Source document =>

-5

I was using a MIN function to compare character data in a column that allowed nulls, with disastrous results. ;-) Here's a much simplified example that shows the same kind of thing:

  1. Determine the number of rows in sys.indexes:

    select count(*) from sys.indexes;
    
  2. Run this SQL:

    select count(name), substring(cast(min(name) as varbinary),1,1) 
      from sys.indexes;
    

    If count matches #1, stop here. Try a different database (with more objects) instead.

  3. Go to the Messages tab. You should see: Warning: Null value is eliminated by an aggregate or other SET operation.

  4. How would you handle the nulls in the "name" column in order to resolve that Warning? with coalesce?

  5. Replace "name" with "coalesce(name,char(0x7e))" and run the SQL:

    select count(coalesce(name,char(0x7e))), 
      substring(cast(min(coalesce(name,char(0x7e))) as varbinary),1,1) 
      from sys.indexes;
    
  6. Note the result of the MIN function in #5 (0x7e rather than 0x63).

Questions:

A. Is coalesce the proper way to handle the Warning and missing (null) data per #4?

B. Since the result in #6 is not what's expected, what is the correct way to compare character data in SQL Server? Convert everything to varbinary?

Exercise instructions =>
[1] Return the passage of the SQL Server post starting at "If count matches" and ending at "substring(cast(min(coalesce(name,char(0x7e))) as varbinary),1,1)".
[2] Answer each question using the SQL Server post:
(a) Which system view do the queries count rows from?
(b) What warning should appear on the Messages tab?
(c) What value does the MIN function return in step 5, and what value does the post contrast it with?
The entries that come next are from a separate source.

Record extracts =>

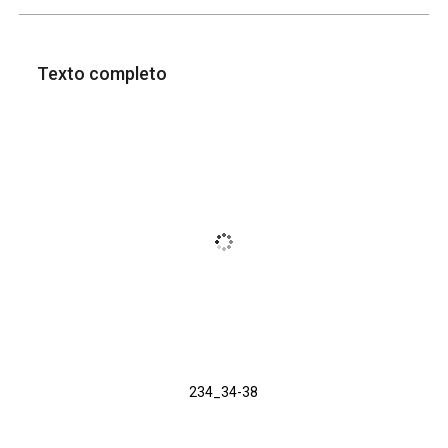
Texto completo
234_34-38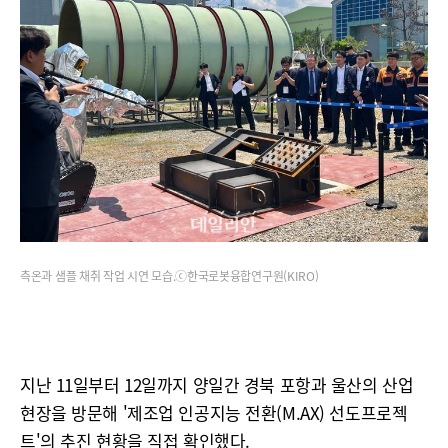
측온과 샘플 채취 작업 시연 모습.ⓒ한국로봇융합연구원(KIRO)
지난 11일부터 12일까지 양일간 경북 포항과 울산의 산업
현장을 방문해 '제조업 인공지능 전환(M.AX) 선도프로젝
트'의 추진 현황을 직접 확인했다.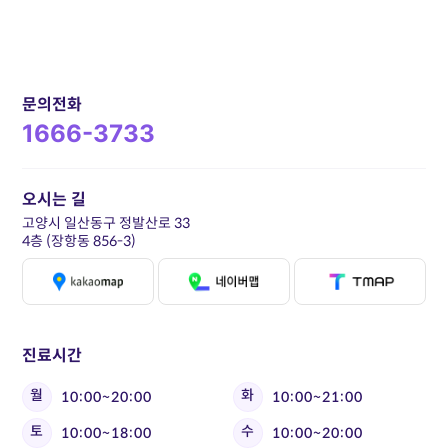
문의전화
1666-3733
오시는 길
고양시 일산동구 정발산로 33
4층 (장항동 856-3)
진료시간
월
화
10:00~20:00
10:00~21:00
토
수
10:00~18:00
10:00~20:00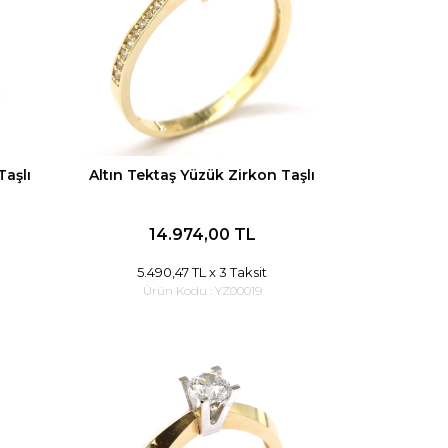
Taşlı
Altın Tektaş Yüzük Zirkon Taşlı
14.974,00 TL
5.490,47 TL
x 3 Taksit
Ürün Kodu :
YZ00019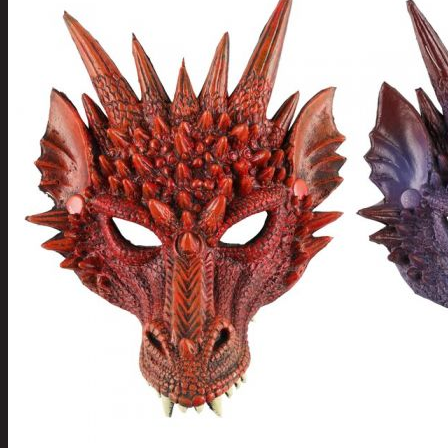
Tuotevalikoima
Poistotuotteet
Kausituotteet
Joulu
Joulu- ja kausivalot
Eläimet ja
tontut
Kyntteliköt
Valoketjut ja
kuusenvalot
Joulukoristeet
Kranssit ja
asetelmat
Tontut ja
muut
Joulutekstiilit
Paketointi
Marjastus
Talvi
Päivittäistavarat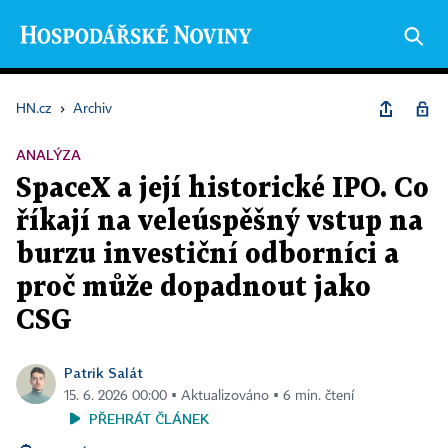
HN.cz
›
Archiv
ANALÝZA
SpaceX a její historické IPO. Co
říkají na veleúspěšný vstup na
burzu investiční odborníci a
proč může dopadnout jako
CSG
Patrik Salát
15. 6. 2026 00:00 ▪ Aktualizováno ▪ 6 min. čtení
PŘEHRÁT ČLÁNEK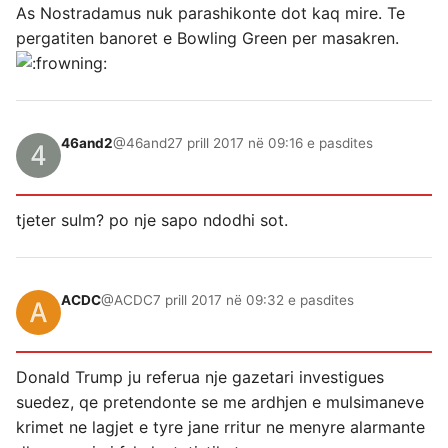
As Nostradamus nuk parashikonte dot kaq mire. Te
pergatiten banoret e Bowling Green per masakren.
46and2
@46and2
7 prill 2017 në 09:16 e pasdites
tjeter sulm? po nje sapo ndodhi sot.
ACDC
@ACDC
7 prill 2017 në 09:32 e pasdites
Donald Trump ju referua nje gazetari investigues
suedez, qe pretendonte se me ardhjen e mulsimaneve
krimet ne lagjet e tyre jane rritur ne menyre alarmante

Solutions per task =>
[1]
If count matches #1, stop here. Try a different database (with more objects) instead.

  3. Go to the Messages tab. You should see: Warning: Null value is eliminated by an aggregate or other SET operation.

  4. How would you handle the nulls in the "name" column in order to resolve that Warning? with coalesce?

  5. Replace "name" with "coalesce(name,char(0x7e))" and run the SQL:

    select count(coalesce(name,char(0x7e))), 
      substring(cast(min(coalesce(name,char(0x7e))) as varbinary),1,1)

[2]
(a) sys.indexes
(b) Warning: Null value is eliminated by an aggregate or other SET operation.
(c) It returns 0x7e rather than 0x63.